A council is poised to demand a demolished historic pub be rebuilt ‘brick by brick’ after it was demolished without permission.
Westminster City Council is expected to next week issue an unprecedented enforcement order requiring the owners of the Carlton Tavern in Maida Vale to ‘recreate in facsimile the building as it stood immediately prior to its demolition’.
The 1920s pub survived bombing during the Second World War but was bulldozed in April. The local authority had received an application to demolish the building and replace it with mixed-use accommodation but councillors turned it down.
However the owners, Tel Aviv-based company CLTX, went ahead with demolition, in a move that cllr Jan Prendergast told the BBC ‘came as such a shock to everyone’.
It sparked local outrage with people spraying ‘this is vandalism’ on boarding surrounding the building site.
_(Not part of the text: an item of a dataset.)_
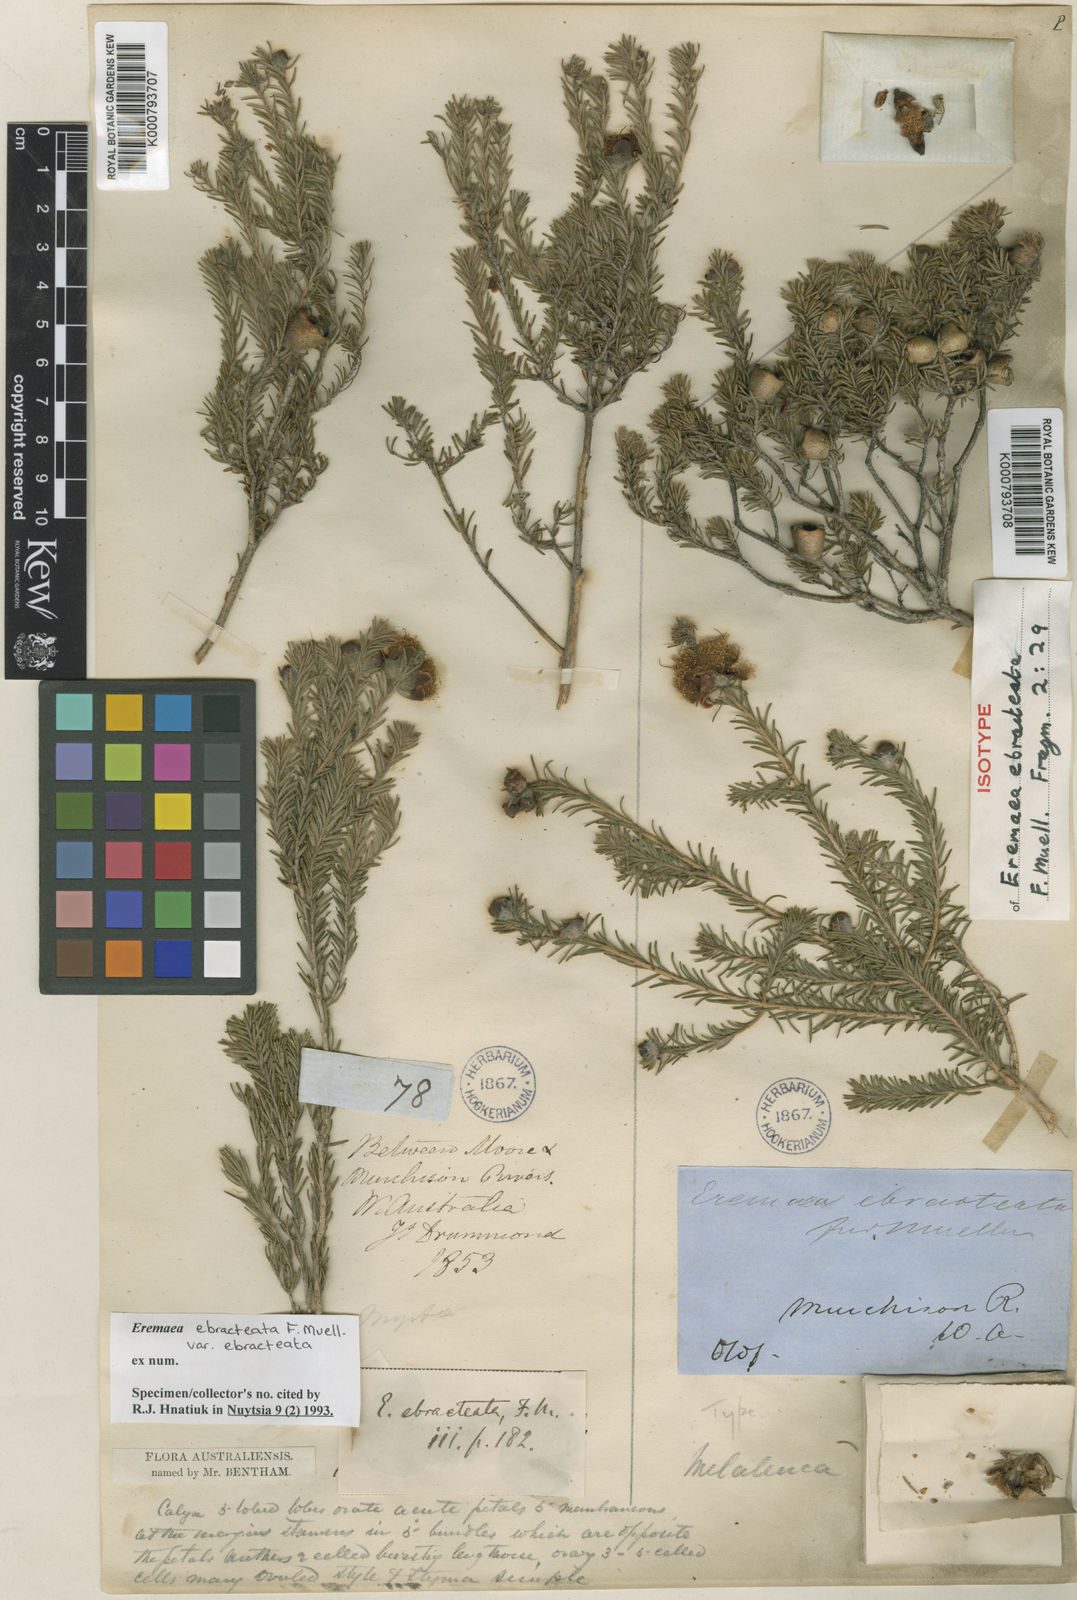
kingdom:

A council order for the reconstruction of a building this size could mark a UK first. The decision would also stop the firm from selling the site until the pub has been rebuilt.
Director of planning at Westminster City Council, John Walker, said: ‘There is a paper going to planning committee next week. Obviously, we cannot pre-empt any decision, but this shows how important the issue is to local residents and the council, and officers have worked hard to bring this to the committee as quickly as possible.
‘We are still liaising with Historic England and DCMS and the advice provided by them will help to determine the final course of action.’
CLTX is understood to be appealing the decision to refuse consent, the Standard reports. The company was unable to be reached for comment.